Soon-to-be FIT grads vie for spot on school’s coveted runway
Before they make it to FIT’s annual professionally produced runway show, the “Future of Fashion,” they need to survive Judging Day.
Doing a senior thesis is daunting for any college student, but for soon-to-be graduates of Fashion Institute of Technology’s fashion design program, it literally comes down to judgment day.
OK, it’s technically called Judging Day, and students work all year with industry mentors like Zac Posen and Flora Backer, who are called "Critics,” to show their collections to a panel of judges in order to land a spot at FIT’s coveted “Future of Fashion” runway show on May 3.
Judging Day takes place Thursday, and this year’s judges are Ken Downing, senior vice president and fashion director of Neiman Marcus; Nikki Ogunnaike, fashion features director of ELLE.com; fashion writer Emilia Petrarca of The Cut; stylist and Emmy-nominated costume designer Kemal Harris; and Nicole Phelps, director of Vogue Runway.
Metro chatted with three FIT students who hope to see their collections on the runway next month — and beyond. One, Laurin Cabralissa, actually landed a spot already as she was named a Critic Award Winner on Tuesday.
The 21-year-old Atlanta native turned to fashion after initially focusing on visual arts. Her designs are centered around sustainability.
Favorite designer: “A designer I admire is Stella McCartney. I love how creative her collections can be with silhouette and with specific details while being sustainable.”
On sustainability: “My goal was to use natural fabrics for the majority of my collection, the largest source being wool.
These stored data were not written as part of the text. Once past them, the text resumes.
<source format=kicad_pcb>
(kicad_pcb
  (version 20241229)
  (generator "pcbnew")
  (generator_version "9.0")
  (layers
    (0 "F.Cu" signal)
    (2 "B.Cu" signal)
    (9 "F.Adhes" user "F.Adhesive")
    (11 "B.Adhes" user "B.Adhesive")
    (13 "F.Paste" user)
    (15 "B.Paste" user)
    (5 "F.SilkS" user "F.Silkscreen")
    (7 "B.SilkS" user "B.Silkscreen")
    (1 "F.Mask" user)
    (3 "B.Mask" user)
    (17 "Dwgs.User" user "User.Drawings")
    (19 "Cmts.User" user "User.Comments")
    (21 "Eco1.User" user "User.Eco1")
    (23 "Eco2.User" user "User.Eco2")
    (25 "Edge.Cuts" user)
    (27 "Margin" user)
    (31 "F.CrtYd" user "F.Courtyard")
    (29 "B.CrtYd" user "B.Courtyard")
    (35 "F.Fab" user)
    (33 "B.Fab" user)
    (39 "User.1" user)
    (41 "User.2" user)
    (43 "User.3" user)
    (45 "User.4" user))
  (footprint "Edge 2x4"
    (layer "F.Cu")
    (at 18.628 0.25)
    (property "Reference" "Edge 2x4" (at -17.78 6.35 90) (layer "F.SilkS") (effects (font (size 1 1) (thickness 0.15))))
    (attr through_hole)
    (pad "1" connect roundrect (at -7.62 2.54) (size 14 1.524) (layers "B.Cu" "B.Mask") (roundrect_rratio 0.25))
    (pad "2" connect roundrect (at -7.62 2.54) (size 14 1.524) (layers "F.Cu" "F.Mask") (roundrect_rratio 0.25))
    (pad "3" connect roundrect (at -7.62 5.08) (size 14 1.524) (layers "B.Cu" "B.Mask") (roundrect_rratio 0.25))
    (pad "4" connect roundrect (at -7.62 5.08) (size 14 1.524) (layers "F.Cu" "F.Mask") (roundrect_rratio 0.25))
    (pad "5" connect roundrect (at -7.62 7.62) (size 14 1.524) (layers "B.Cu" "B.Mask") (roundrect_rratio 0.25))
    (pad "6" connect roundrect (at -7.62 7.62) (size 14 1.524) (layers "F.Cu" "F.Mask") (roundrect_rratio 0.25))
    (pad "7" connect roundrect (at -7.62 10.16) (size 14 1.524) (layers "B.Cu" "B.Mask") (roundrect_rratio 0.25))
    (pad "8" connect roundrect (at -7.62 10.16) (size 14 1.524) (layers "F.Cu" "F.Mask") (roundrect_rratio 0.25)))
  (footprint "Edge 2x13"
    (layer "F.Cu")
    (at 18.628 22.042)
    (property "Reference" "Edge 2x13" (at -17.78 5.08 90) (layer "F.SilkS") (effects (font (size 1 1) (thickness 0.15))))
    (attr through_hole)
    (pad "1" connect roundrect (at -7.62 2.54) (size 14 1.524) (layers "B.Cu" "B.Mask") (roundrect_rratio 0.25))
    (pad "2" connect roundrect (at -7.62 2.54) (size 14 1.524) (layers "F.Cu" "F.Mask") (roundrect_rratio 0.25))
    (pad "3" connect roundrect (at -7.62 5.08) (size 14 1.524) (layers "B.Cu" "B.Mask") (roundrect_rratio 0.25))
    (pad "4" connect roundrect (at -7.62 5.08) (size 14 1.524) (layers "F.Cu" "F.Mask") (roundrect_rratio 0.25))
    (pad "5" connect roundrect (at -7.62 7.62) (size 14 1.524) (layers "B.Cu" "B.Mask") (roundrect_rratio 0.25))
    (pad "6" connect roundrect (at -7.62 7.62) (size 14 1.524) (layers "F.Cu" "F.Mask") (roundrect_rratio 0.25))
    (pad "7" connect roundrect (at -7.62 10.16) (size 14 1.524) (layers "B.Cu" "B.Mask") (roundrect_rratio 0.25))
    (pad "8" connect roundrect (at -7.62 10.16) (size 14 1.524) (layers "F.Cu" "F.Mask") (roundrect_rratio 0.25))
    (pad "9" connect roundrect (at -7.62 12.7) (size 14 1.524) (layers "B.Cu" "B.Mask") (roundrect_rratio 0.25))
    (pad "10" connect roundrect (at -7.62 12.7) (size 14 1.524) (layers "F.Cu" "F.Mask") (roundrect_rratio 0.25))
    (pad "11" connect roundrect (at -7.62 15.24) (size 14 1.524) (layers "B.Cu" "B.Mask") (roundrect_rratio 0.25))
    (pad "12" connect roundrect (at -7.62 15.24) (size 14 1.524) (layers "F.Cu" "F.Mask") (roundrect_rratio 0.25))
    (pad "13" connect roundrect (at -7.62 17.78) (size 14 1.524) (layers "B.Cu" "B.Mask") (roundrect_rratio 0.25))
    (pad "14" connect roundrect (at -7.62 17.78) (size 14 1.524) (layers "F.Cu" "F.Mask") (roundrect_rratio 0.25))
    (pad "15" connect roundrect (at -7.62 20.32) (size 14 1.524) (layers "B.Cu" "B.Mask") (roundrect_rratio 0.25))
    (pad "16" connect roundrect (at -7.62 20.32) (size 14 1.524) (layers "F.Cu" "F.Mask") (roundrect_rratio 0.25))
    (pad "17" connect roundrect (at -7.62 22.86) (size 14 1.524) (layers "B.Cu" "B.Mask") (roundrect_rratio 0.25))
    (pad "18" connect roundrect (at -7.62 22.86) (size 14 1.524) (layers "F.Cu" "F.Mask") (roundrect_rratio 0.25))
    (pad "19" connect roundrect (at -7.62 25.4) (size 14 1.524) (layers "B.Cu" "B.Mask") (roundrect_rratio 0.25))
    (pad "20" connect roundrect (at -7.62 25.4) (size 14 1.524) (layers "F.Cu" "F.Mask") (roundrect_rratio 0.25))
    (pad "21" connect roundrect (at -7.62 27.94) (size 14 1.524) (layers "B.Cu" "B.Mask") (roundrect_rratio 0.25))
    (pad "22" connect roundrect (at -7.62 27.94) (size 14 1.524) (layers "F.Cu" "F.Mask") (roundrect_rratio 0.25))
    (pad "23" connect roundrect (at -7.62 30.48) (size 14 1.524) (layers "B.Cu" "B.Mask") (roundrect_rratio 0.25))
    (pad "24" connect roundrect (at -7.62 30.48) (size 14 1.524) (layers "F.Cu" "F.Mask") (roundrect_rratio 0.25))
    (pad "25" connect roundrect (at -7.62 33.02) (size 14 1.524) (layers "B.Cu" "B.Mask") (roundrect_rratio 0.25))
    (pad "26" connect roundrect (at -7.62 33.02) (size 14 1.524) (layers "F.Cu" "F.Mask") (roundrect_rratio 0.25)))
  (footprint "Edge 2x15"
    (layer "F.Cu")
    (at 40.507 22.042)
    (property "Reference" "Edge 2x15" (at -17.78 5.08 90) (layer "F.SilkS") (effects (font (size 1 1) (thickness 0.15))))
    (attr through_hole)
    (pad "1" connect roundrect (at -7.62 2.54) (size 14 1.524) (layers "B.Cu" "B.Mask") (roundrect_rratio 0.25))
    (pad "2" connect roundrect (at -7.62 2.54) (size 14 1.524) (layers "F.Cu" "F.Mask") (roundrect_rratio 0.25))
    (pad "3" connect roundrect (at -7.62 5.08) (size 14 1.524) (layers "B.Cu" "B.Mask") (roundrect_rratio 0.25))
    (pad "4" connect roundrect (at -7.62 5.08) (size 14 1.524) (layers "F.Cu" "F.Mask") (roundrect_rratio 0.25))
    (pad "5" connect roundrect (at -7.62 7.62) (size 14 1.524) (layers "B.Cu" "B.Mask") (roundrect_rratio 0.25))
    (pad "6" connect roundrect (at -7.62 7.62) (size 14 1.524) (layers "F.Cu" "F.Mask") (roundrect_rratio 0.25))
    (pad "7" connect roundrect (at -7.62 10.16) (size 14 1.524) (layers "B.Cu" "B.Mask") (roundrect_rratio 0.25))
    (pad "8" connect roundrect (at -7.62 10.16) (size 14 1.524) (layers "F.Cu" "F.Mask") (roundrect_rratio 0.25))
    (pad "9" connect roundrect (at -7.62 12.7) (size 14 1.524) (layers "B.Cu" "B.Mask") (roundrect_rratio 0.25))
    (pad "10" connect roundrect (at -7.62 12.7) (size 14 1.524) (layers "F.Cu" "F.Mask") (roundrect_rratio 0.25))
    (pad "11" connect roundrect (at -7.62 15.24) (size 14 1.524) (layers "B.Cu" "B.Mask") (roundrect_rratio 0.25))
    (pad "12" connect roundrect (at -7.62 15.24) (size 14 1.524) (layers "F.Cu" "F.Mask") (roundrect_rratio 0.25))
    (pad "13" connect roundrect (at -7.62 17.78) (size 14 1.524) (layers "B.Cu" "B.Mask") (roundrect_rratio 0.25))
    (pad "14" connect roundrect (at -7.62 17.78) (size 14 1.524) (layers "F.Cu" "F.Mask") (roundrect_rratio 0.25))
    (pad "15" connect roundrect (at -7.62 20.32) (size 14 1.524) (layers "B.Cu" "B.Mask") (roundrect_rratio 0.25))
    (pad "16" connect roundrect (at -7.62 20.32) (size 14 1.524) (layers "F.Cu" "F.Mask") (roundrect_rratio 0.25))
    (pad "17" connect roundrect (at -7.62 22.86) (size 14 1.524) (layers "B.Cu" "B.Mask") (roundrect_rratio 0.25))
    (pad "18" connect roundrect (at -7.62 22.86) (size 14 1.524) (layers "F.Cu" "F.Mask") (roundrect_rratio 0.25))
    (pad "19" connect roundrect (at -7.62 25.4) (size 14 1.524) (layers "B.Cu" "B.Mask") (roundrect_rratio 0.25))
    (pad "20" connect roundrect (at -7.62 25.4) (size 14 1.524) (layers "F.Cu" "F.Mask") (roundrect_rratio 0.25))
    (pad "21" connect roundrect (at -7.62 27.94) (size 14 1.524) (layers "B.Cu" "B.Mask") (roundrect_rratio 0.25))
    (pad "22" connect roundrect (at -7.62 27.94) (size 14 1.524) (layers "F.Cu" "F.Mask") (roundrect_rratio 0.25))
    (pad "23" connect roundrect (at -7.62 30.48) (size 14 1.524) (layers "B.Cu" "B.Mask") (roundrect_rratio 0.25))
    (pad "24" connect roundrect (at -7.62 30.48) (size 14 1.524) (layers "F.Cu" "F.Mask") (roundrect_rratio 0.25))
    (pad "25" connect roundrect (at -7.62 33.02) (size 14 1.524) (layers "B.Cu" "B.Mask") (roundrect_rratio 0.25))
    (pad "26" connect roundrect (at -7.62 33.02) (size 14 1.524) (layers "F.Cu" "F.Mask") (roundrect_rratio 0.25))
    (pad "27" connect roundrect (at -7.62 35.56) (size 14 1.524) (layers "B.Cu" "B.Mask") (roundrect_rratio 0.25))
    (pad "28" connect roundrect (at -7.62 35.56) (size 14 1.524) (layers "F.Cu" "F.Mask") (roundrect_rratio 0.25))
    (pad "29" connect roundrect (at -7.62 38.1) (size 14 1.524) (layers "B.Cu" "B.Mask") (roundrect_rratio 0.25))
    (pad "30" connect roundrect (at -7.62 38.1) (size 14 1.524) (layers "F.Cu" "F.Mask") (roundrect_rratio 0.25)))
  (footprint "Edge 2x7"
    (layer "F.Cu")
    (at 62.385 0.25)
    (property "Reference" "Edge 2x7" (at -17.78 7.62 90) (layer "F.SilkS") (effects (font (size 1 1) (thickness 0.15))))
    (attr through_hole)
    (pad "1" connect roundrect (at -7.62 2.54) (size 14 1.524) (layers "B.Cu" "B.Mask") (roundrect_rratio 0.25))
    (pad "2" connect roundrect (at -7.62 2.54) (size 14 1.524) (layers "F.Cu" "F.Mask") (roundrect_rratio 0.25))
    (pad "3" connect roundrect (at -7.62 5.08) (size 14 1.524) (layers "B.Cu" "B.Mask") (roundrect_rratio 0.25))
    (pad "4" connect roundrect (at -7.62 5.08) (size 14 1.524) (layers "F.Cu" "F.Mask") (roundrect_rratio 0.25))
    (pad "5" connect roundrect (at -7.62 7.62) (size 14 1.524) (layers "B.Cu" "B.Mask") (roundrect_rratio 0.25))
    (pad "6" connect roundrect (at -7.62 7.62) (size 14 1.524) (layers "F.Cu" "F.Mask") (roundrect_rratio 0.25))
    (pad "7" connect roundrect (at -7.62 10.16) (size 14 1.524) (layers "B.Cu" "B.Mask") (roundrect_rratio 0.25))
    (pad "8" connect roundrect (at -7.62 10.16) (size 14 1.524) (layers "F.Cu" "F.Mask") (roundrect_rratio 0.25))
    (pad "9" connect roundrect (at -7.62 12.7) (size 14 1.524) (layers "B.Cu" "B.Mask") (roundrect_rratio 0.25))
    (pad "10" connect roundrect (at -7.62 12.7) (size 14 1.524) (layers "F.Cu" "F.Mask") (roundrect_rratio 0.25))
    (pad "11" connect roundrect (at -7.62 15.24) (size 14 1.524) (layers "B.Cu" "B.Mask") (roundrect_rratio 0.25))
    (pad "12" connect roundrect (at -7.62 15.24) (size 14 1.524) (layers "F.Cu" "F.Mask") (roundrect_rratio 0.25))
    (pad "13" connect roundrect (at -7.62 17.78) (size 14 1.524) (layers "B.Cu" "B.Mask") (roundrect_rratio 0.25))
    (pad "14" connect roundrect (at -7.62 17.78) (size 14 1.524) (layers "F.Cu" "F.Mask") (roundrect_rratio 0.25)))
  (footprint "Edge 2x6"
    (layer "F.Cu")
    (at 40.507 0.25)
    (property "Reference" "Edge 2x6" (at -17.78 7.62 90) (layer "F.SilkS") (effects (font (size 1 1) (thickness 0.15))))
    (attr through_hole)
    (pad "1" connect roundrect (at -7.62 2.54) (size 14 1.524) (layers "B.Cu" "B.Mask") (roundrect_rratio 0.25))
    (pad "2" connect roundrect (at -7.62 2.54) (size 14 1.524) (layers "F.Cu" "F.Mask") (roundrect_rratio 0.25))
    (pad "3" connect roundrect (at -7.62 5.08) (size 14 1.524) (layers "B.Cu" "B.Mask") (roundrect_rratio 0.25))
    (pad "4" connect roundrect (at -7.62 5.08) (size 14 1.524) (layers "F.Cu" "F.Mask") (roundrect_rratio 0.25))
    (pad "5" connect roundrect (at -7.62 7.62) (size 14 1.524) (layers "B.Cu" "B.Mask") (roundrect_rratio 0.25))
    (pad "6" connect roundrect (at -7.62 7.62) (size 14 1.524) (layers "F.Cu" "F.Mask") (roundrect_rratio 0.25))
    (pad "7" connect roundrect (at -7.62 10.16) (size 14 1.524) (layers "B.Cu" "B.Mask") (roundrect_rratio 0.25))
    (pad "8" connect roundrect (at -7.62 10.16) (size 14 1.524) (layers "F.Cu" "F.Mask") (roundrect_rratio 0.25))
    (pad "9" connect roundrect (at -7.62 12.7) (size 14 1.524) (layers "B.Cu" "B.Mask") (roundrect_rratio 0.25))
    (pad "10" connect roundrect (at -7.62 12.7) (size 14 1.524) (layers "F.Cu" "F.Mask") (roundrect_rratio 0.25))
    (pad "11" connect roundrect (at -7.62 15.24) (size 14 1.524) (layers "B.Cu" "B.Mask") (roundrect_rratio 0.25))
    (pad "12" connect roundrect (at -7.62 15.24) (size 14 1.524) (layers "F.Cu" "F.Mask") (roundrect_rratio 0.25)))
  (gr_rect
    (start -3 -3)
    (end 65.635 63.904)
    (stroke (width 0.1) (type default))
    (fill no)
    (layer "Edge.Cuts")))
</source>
The leftover fabric from my first two looks is going to make up the third look entirely.”
On Judging Day: “No matter the outcome of judging day, I have learned so much about myself as a designer through this process. I am grateful for the opportunity to present my work in the Great Hall, and I am proud of what I have accomplished.”
In five years: “I hope to be a designer at a company where collaboration, exploration, sustainability and ethics are important, and using these elements to focus on creating aesthetically interesting and functional garments.
The 35-year-old Massachusetts native pursued fashion at 30 after a career in pharmaceutical sales. “Something was just missing from my life," she said. "I was an artist. I longed to create things. I was obsessed with fashion. Everyone who met me told me I missed my calling.”
On making that switch: “The adjustment to the workload. It is an extreme amount of work, never-ending, really, and pulling all-nighters at my age isn’t as easy as when I was 19. I have definitely felt the difference in my age when talking to my peers. I like to think it’s keeping me young."
Favorite designer: "That’s tough. I love Miuccia Prada, but there are so many designers that I’m inspired by."
My collection … "is inspired by nature, but has an urban feel to it. I used organic shapes and lines and wanted it to be airy, flowy and fantasy."
In five years: "This is a hard question to answer as I’m not really sure. I still have a lot to learn about the industry, but I would imagine being a head designer in a great company."
The 22-year-old Queens native’s collection focuses on body positivity.
Favorite designer: "I do not really have a favorite, but I do really admire Dolce & Gabbana. I love their aesthetic and see the romantic and baroque architecture inspiration in their designs and their use of textiles."
On body positivity: "I chose to specialize in Intimate Apparel because it is the most body conscious. Being a curvy woman, I see a huge lack of attractive lingerie in bigger sizes. My collection is meant to be worn on any woman, regardless of age, race or size. As a woman of color, it is so had to find a nude bra and panty set that matches my skin tone."
On Judging Day: "I am thrilled to showcase my designs to industry professionals and judges. I am going into judging day with a positive attitude, I am happy no matter what happens. I got to create two looks I am proud to exhibit."
In five years: "I see myself working my way up as an Intimate Apparel designer. I always knew I had to learn the rules before I could challenge them. I want to spend my first years in the industry learning and observing so I can branch out and start my own label."